%%

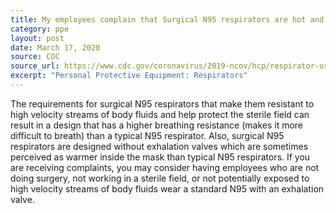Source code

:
 ```yaml
---
title: My employees complain that Surgical N95 respirators are hot and uncomfortable – what can I do?
category: ppe
layout: post
date: March 17, 2020
source: CDC
source_url: https://www.cdc.gov/coronavirus/2019-ncov/hcp/respirator-use-faq.html#respirators
excerpt: "Personal Protective Equipment: Respirators"
---
```


The requirements for surgical N95 respirators that make them resistant to high velocity streams of body fluids and help protect the sterile field can result in a design that has a higher breathing resistance (makes it more difficult to breath) than a typical N95 respirator. Also, surgical N95 respirators are designed without exhalation valves which are sometimes perceived as warmer inside the mask than typical N95 respirators. If you are receiving complaints, you may consider having employees who are not doing surgery, not working in a sterile field, or not potentially exposed to high velocity streams of body fluids wear a standard N95 with an exhalation valve.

%%

* Work instructions:
The lines above that hold "employees" are the result; show every one of them.

* Reply to the task:
title: My employees complain that Surgical N95 respirators are hot and uncomfortable – what can I do?
The requirements for surgical N95 respirators that make them resistant to high velocity streams of body fluids and help protect the sterile field can result in a design that has a higher breathing resistance (makes it more difficult to breath) than a typical N95 respirator. Also, surgical N95 respirators are designed without exhalation valves which are sometimes perceived as warmer inside the mask than typical N95 respirators. If you are receiving complaints, you may consider having employees who are not doing surgery, not working in a sterile field, or not potentially exposed to high velocity streams of body fluids wear a standard N95 with an exhalation valve.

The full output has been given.